CREEK COUNTY, Okla. - As Creek County residents continue to recover from last weekend's devastating wildfires, their neighbors are still standing beside them.
Relief centers continue to operate across the county, mostly in churches.
One of the biggest relief centers is at the First Baptist Church in Olive.
The church's pastor, Jeff Laughlin, said it started when he offered the building as a shelter for a family whose home was being threatened by a fire.
"As the fires continued to progress, we had another church who burned. They had been collecting items and they asked if they could bring their items to our building," said Laughlin.
That's when donations started pouring in to First Baptist.
Within days, there was enough donations to fill six rooms.
"As far as the community goes, it really hasn't surprised us too much. What has really surprised us though is the people from outside the community that have pitched in and helped," said Laughlin.

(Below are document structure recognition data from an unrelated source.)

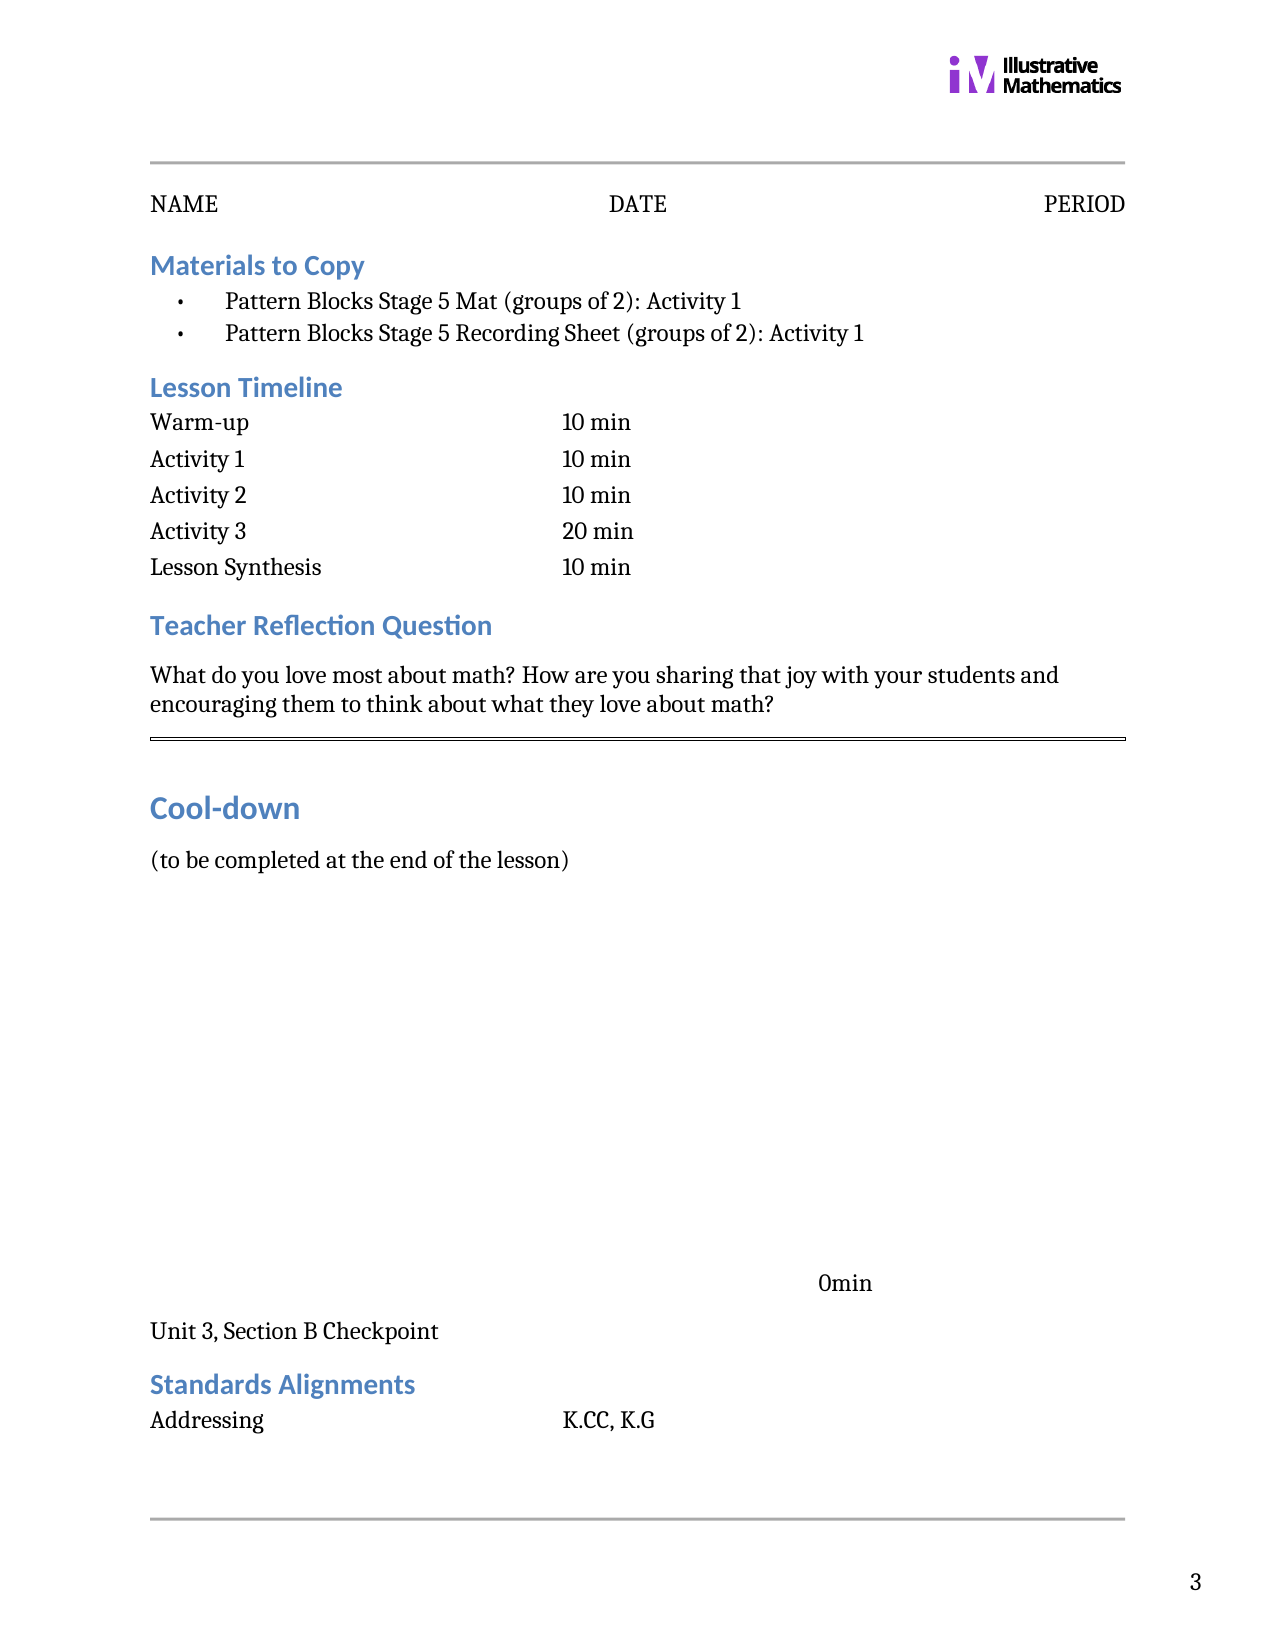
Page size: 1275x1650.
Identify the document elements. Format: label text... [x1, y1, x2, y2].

subtitle Standards Alignments [150, 1366, 1125, 1402]
table_cell 10 min [551, 550, 964, 586]
table_header Warm-up [139, 405, 551, 441]
table_cell Activity 3 [139, 513, 551, 549]
table_header Addressing [139, 1402, 551, 1438]
subtitle Lesson Timeline [150, 369, 1125, 404]
list Pattern Blocks Stage 5 Recording Sheet (groups of 2): Activity 1 [175, 319, 1125, 348]
text What do you love most about math? How are you sharing that joy with your students and encouraging them to think about what they love about math? [150, 661, 1125, 718]
table_cell Lesson Synthesis [139, 550, 551, 586]
table_cell Activity 1 [139, 441, 551, 477]
subtitle Materials to Copy [150, 247, 1125, 283]
subtitle Cool-down [150, 787, 1125, 828]
picture [949, 55, 1121, 93]
table_cell 10 min [551, 477, 964, 513]
table_cell 20 min [551, 513, 964, 549]
text (to be completed at the end of the lesson) 0min [150, 846, 1125, 1298]
table_header 10 min [551, 405, 964, 441]
table_header K.CC, K.G [551, 1402, 964, 1438]
subtitle Teacher Reflection Question [150, 607, 1125, 642]
table_cell 10 min [551, 441, 964, 477]
text Unit 3, Section B Checkpoint [150, 1317, 1125, 1346]
table_cell Activity 2 [139, 477, 551, 513]
list Pattern Blocks Stage 5 Mat (groups of 2): Activity 1 [175, 287, 1125, 316]
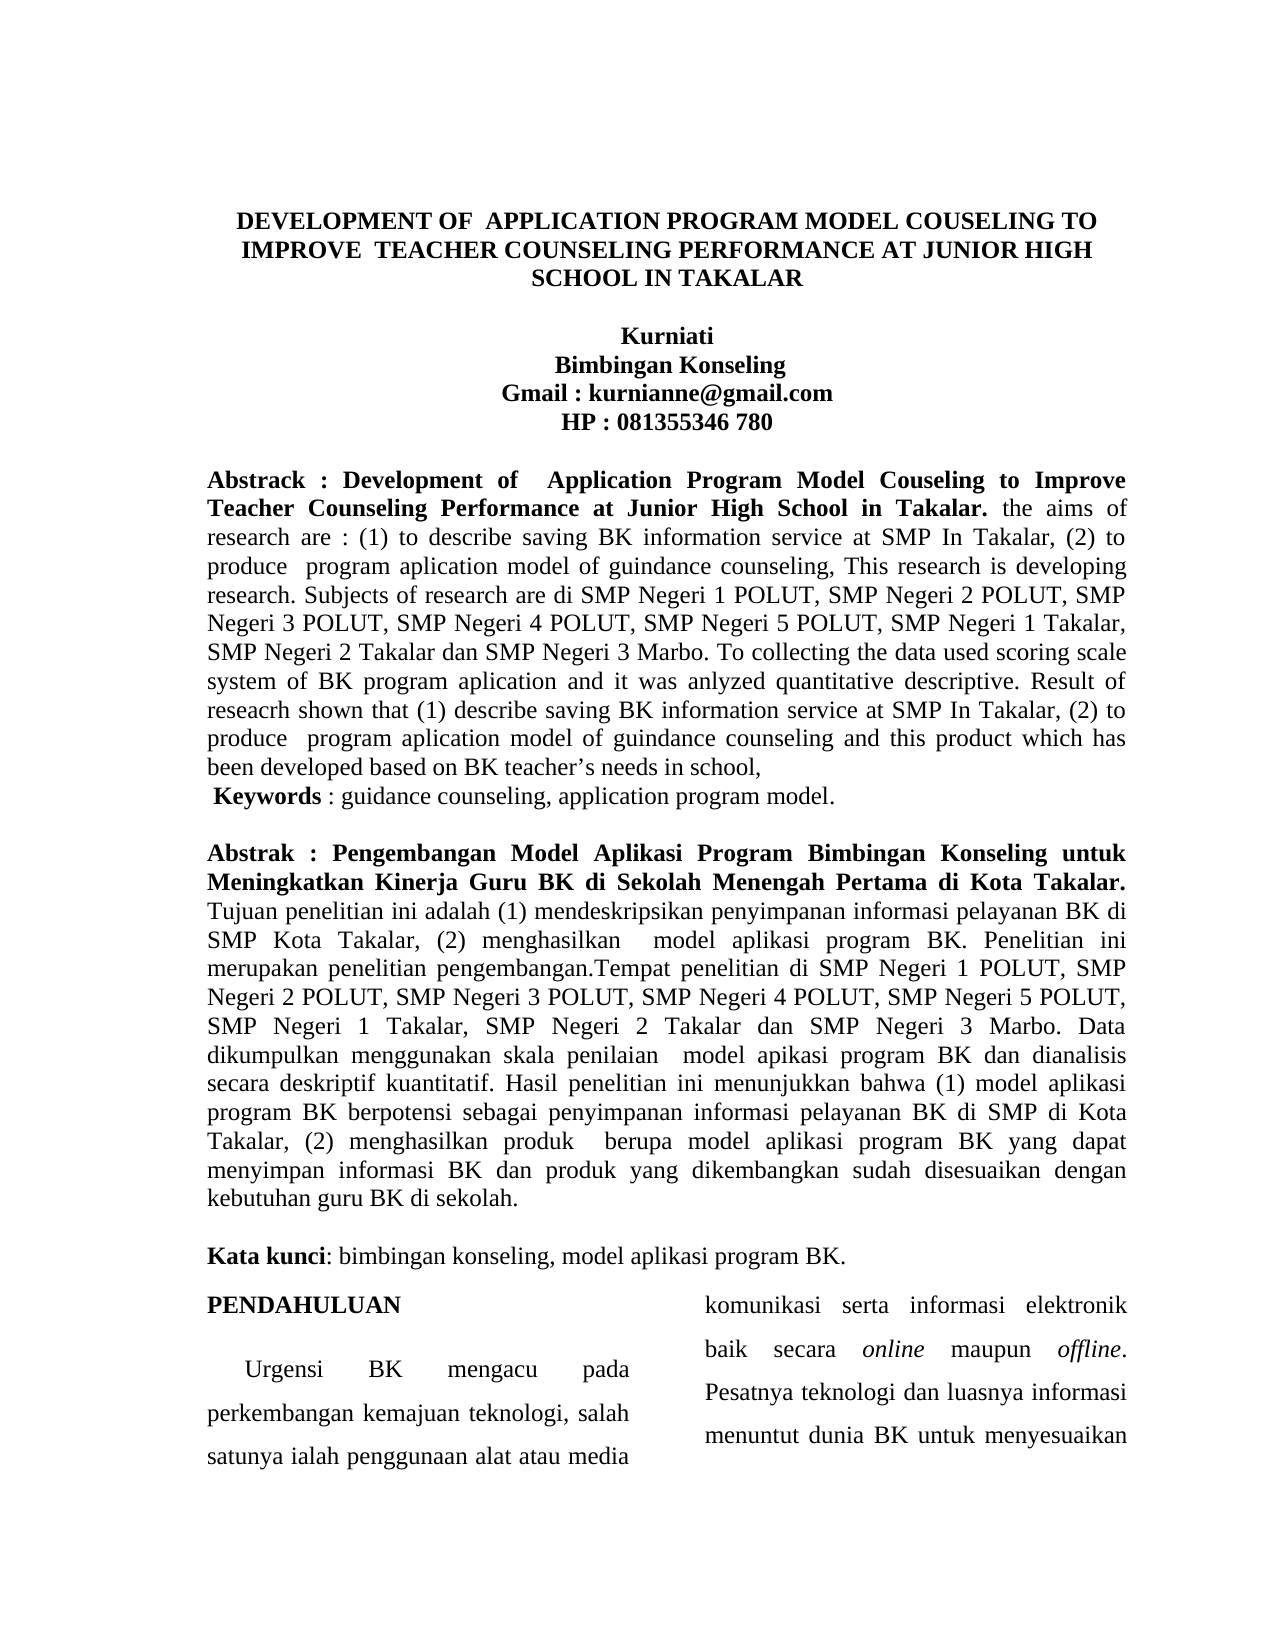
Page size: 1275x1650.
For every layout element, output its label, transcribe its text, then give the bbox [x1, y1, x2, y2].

text Kata kunci: bimbingan konseling, model aplikasi program BK. [207, 1241, 1127, 1270]
text Abstrak : Pengembangan Model Aplikasi Program Bimbingan Konseling untuk Meningkatkan Kinerja Guru BK di Sekolah Menengah Pertama di Kota Takalar. Tujuan penelitian ini adalah (1) mendeskripsikan penyimpanan informasi pelayanan BK di SMP Kota Takalar, (2) menghasilkan model aplikasi program BK. Penelitian ini merupakan penelitian pengembangan.Tempat penelitian di SMP Negeri 1 POLUT, SMP Negeri 2 POLUT, SMP Negeri 3 POLUT, SMP Negeri 4 POLUT, SMP Negeri 5 POLUT, SMP Negeri 1 Takalar, SMP Negeri 2 Takalar dan SMP Negeri 3 Marbo. Data dikumpulkan menggunakan skala penilaian model apikasi program BK dan dianalisis secara deskriptif kuantitatif. Hasil penelitian ini menunjukkan bahwa (1) model aplikasi program BK berpotensi sebagai penyimpanan informasi pelayanan BK di SMP di Kota Takalar, (2) menghasilkan produk berupa model aplikasi program BK yang dapat menyimpan informasi BK dan produk yang dikembangkan sudah disesuaikan dengan kebutuhan guru BK di sekolah. [207, 838, 1127, 1212]
text PENDAHULUAN [207, 1291, 629, 1319]
text Keywords : guidance counseling, application program model. [207, 781, 1127, 810]
text Gmail : kurnianne@gmail.com [207, 378, 1127, 407]
text Bimbingan Konseling [207, 350, 1127, 378]
text Urgensi BK mengacu pada perkembangan kemajuan teknologi, salah satunya ialah penggunaan alat atau media komunikasi serta informasi elektronik baik secara online maupun offline. Pesatnya teknologi dan luasnya informasi menuntut dunia BK untuk menyesuaikan dengan lingkungan agar memenuhi kebutuhan masyarakat. Teknologi informasi juga menuntut baik konseli ataupun konselor untuk mendapatkan informasi dengan cepat dan up to date. Saat ini terdapat guru BK yang memanfaatkan komputer sebagai media penunjang pelaksanaan layanan BK walaupun terdapat beberapa guru BK yang kurang memanfaatkan komputer dikarenakan kekurangmampuan dalam menggunakan komputer. [704, 1291, 1127, 1449]
text Abstrack : Development of Application Program Model Couseling to Improve Teacher Counseling Performance at Junior High School in Takalar. the aims of research are : (1) to describe saving BK information service at SMP In Takalar, (2) to produce program aplication model of guindance counseling, This research is developing research. Subjects of research are di SMP Negeri 1 POLUT, SMP Negeri 2 POLUT, SMP Negeri 3 POLUT, SMP Negeri 4 POLUT, SMP Negeri 5 POLUT, SMP Negeri 1 Takalar, SMP Negeri 2 Takalar dan SMP Negeri 3 Marbo. To collecting the data used scoring scale system of BK program aplication and it was anlyzed quantitative descriptive. Result of reseacrh shown that (1) describe saving BK information service at SMP In Takalar, (2) to produce program aplication model of guindance counseling and this product which has been developed based on BK teacher’s needs in school, [207, 465, 1127, 781]
text Kurniati [207, 321, 1127, 350]
text DEVELOPMENT OF APPLICATION PROGRAM MODEL COUSELING TO IMPROVE TEACHER COUNSELING PERFORMANCE AT JUNIOR HIGH SCHOOL IN TAKALAR [207, 206, 1127, 292]
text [207, 1354, 629, 1469]
text HP : 081355346 780 [207, 407, 1127, 436]
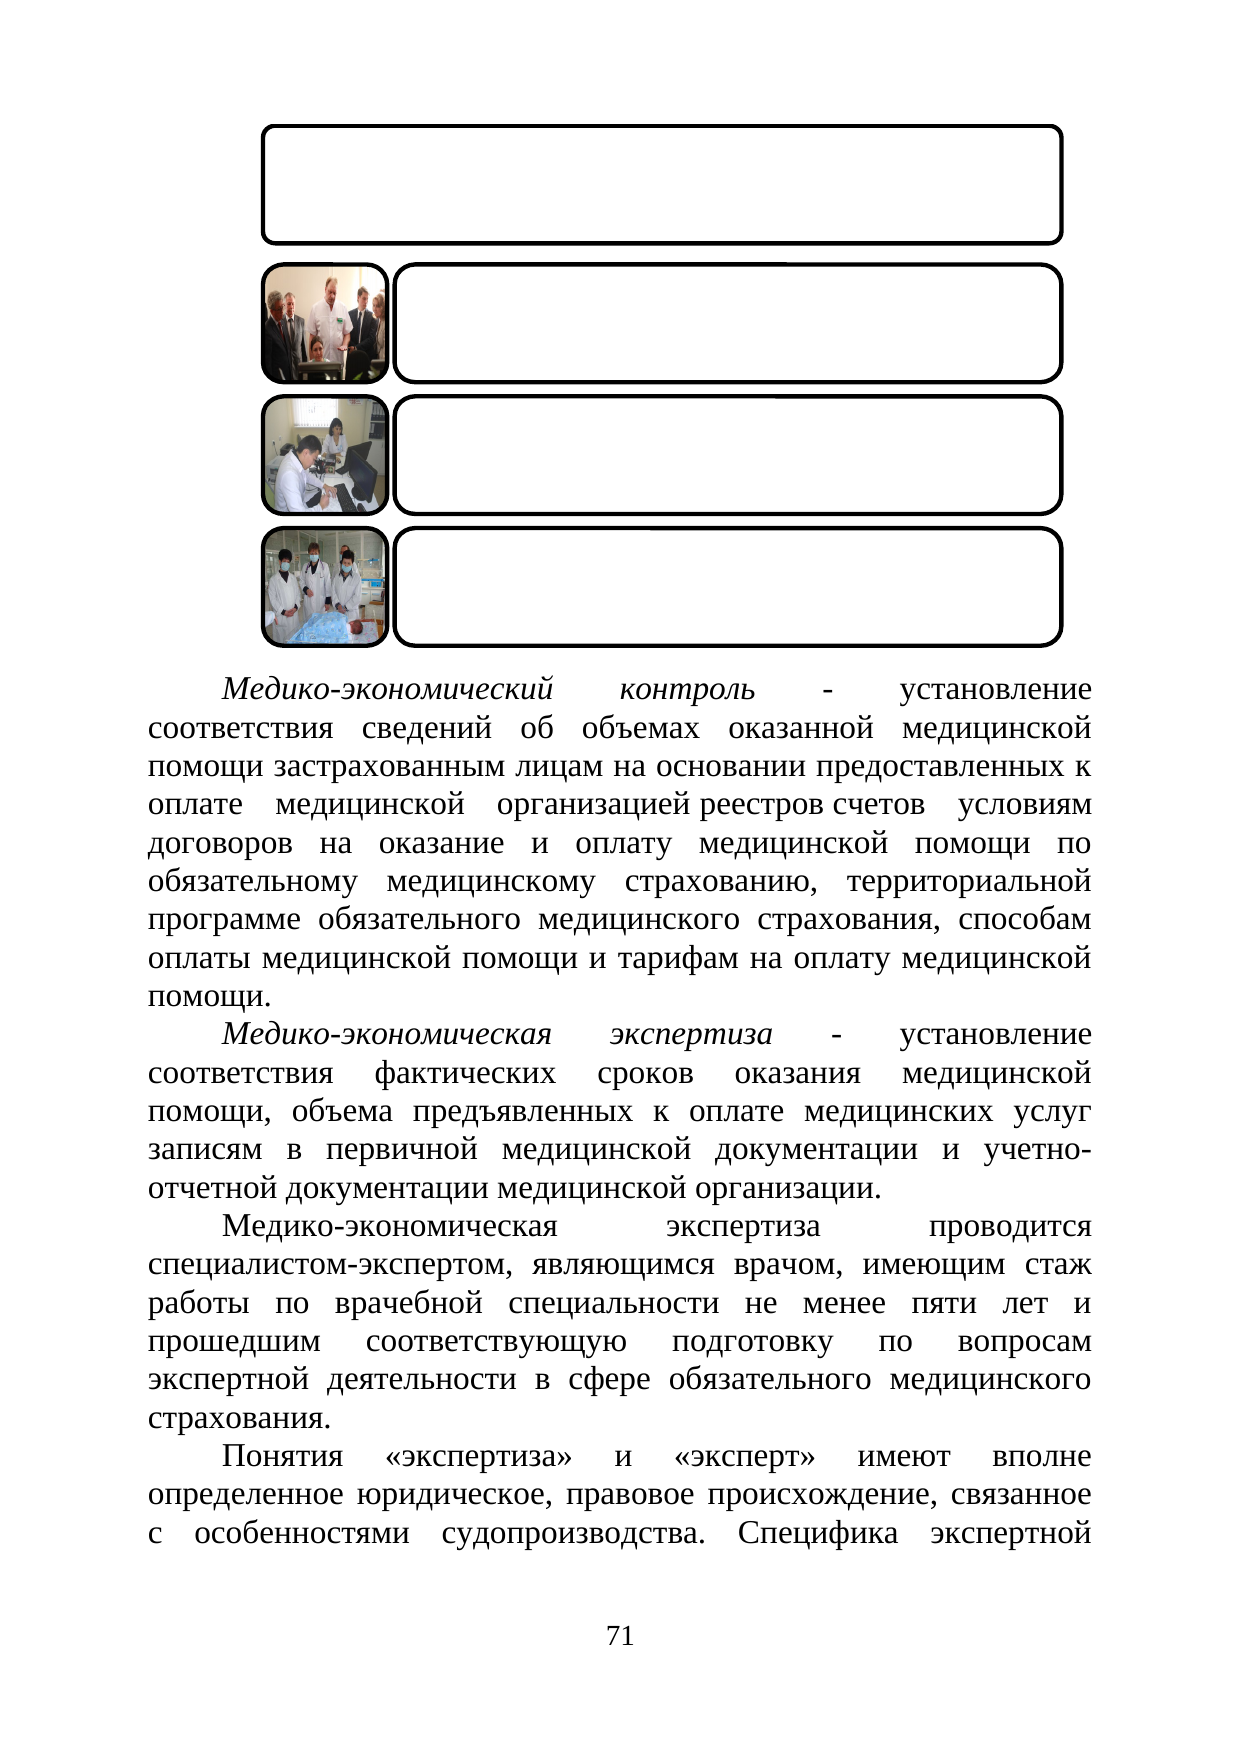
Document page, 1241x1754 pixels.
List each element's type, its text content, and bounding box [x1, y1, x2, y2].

picture [266, 531, 384, 643]
text Медико-экономический контроль - установление соответствия сведений об объемах оказанной медицинской помощи застрахованным лицам на основании предоставленных к оплате медицинской организацией реестров счетов условиям договоров на оказание и оплату медицинской помощи по обязательному медицинскому страхованию, территориальной программе обязательного медицинского страхования, способам оплаты медицинской помощи и тарифам на оплату медицинской помощи. [148, 669, 1092, 1014]
picture [266, 267, 384, 380]
picture [266, 399, 384, 511]
text Медико-экономическая экспертиза проводится специалистом-экспертом, являющимся врачом, имеющим стаж работы по врачебной специальности не менее пяти лет и прошедшим соответствующую подготовку по вопросам экспертной деятельности в сфере обязательного медицинского страхования. [148, 1205, 1092, 1435]
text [148, 1435, 1092, 1550]
text Медико-экономическая экспертиза - установление соответствия фактических сроков оказания медицинской помощи, объема предъявленных к оплате медицинских услуг записям в первичной медицинской документации и учетно-отчетной документации медицинской организации. [148, 1014, 1092, 1205]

Donations at the church include clothes, non-pershible food, pet food, bottled water and equipment to help with debris removal.
Laughlin said they need more water hoses, garden rakes, and extension cords.
In addition to the donations, the church also provides daily lunch (11a.m. to 1 p.m.) and dinner (5 p.m. to 7 p.m.) for fire victims.
Laughlin said the relief center would not be possible without its volunteers.
"It's just been really amazing to see how people come together to help people in need," said Laughlin.
Of course, fire victims are also getting help from the American Red Cross' Multi-Agency Resource Center in Mannford.
Victims can talk with caseworkers, health professionals and even find volunteers to help them with debris removal.
Site manager, Jaison Scott, said Saturday was particularly busy.
"This has been the first weekend since the fire that everybody has been able to get back in. All the people that are working, they're finally able to get back in here [to] receive assistance," said Scott.
The Red Cross' Mannford shelter will close on Sunday afternoon, however the resource center will remain open at the First United Methodist Church, which is located at 100 E. Greenwood Avenue.
Scott said it looks like 209 homes were destroyed or damaged in Creek County, however final numbers are not in.
More than 300 homes were damaged or destroyed statewide.